Limitations and Features of Compound Files
As mentioned earlier, OLE's Compound Files is an implementation that doesn't support absolutely every part of the Structured Storage model—it's one of those things you call engineering—certain features were left out because of time constraints and the fact that few developers would be interested in those features anyway. Here then are the aspects of Compound Files that differ from the ideal storage model as well as a few notes regarding the implementation of this technology:
- Storage objects completely implement all the functions in IStorage except SetStateBits, which doesn't do anything because no legal state bits are defined at this time. Do not be tempted to use this function with custom flags.
- Infrequently used operations such as IStorage::EnumElements (as well as MoveElementTo, RenameElement, and DestroyElement) are not optimized for performance—they can be very slow. Microsoft recommends that you not use EnumElements to manage a list of substorages and streams but rather that you store an extra stream that contains a cache of that list. You'll realize much faster performance in that way, with only a little extra coding.
- Stream objects in compound files do not support region locking, nor do they support being opened in transacted mode themselves. Thus, the IStream members LockRegion, UnlockRegion, and Revert are no-ops, while Commit does nothing more than flush internal buffers. When you make a change to a stream, you will not be able to revert to the previous contents unless you've made a separate copy.

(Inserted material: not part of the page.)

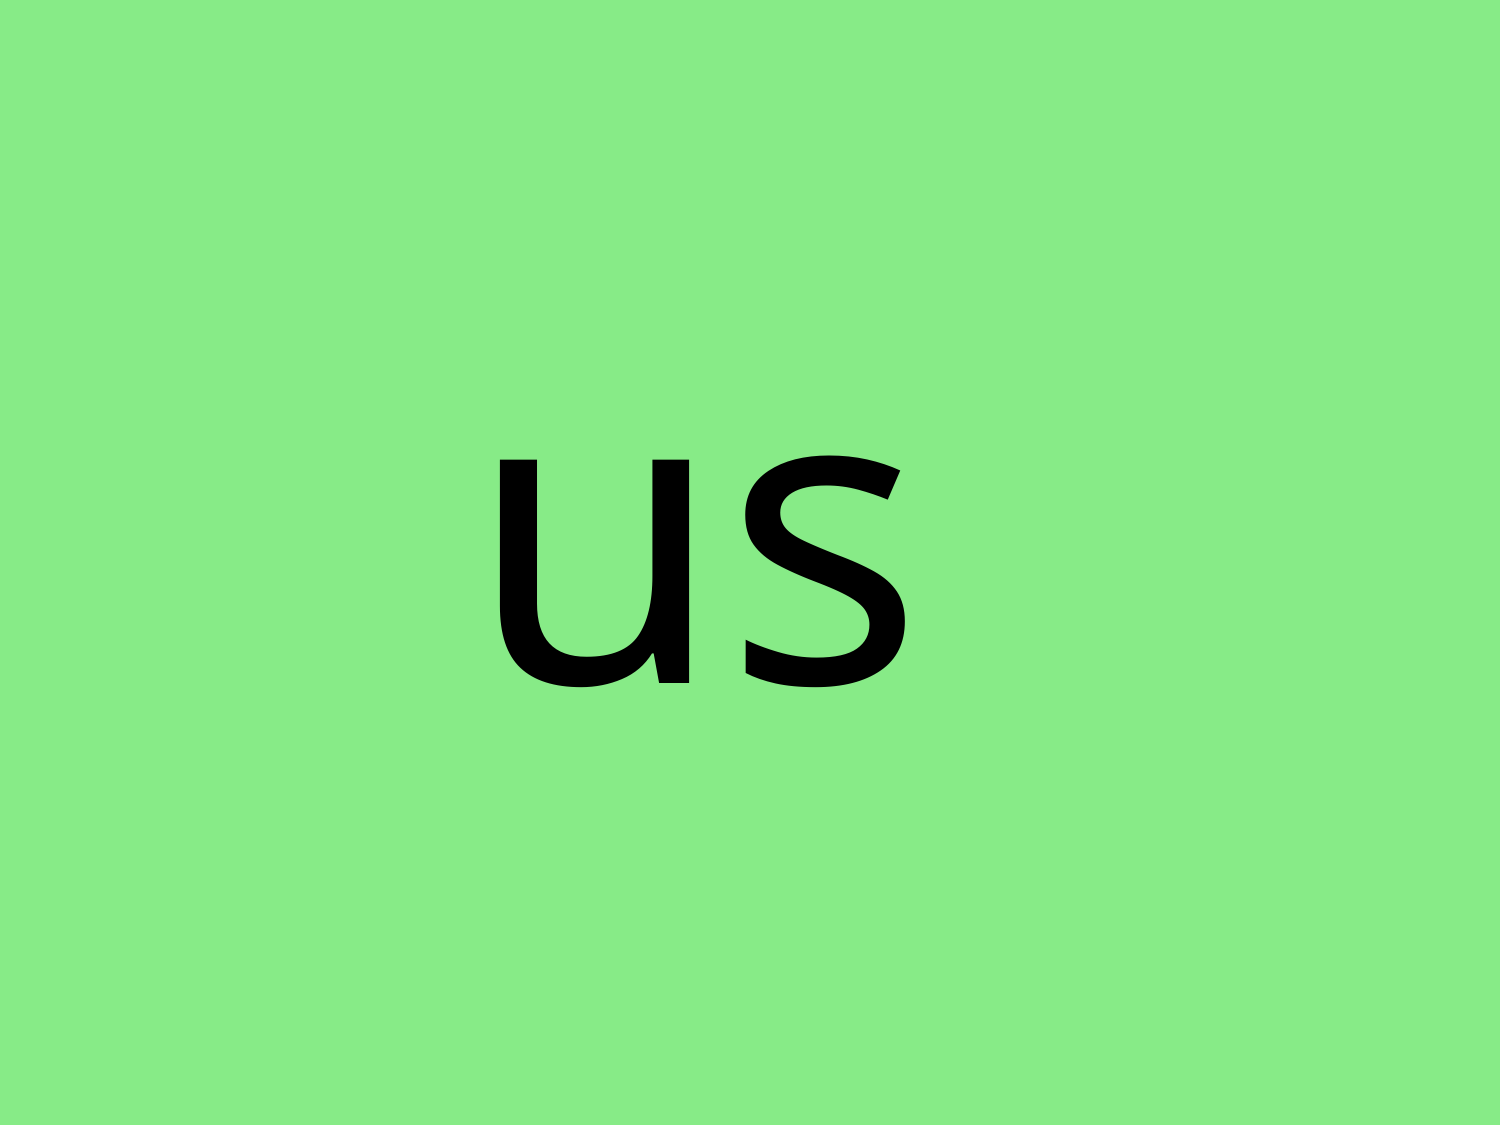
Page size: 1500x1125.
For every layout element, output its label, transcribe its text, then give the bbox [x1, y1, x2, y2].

- The Structured Storage specifications allow streams to contain up to 264 bytes—that is, the seek offset is a 64-bit value. OLE's implementation is limited to 232 bytes, using a 32-bit seek offset instead. Microsoft didn't see a 4-gigabyte limit as a problem.
- Stream allocation happens on a granularity of 512 bytes, so a stream with 10 bytes of data will occupy 512 bytes in the file, and a stream of 513 bytes will occupy 1024 bytes in the file.
- Seeking backward in a stream is somewhat slower than a forward seek because OLE's implementation uses a singly linked list to manage noncontiguous blocks of space in the file that makes up the stream.
- All element names are stored as Unicode characters regardless of platform.
Besides performance issues, the only real limitations in compound files are the absence of region locking and transactioning for streams. Keep these in mind when you design an application that uses this technology. The 512-byte granularity for streams is also an important design consideration: it becomes very inefficient to store many small data structures in individual streams because you'll end up with a lot of unused space in a file. If at all possible, design your use of compound files so that you use as much space in each 512-byte block of a stream as you can, which you can do simply by combining a few structures in the same stream. You can then use IStream::Clone to keep IStream pointers positioned at the beginning of each structure within the same stream. This way you don't have to make a large number of Seek calls to go from one structure to another.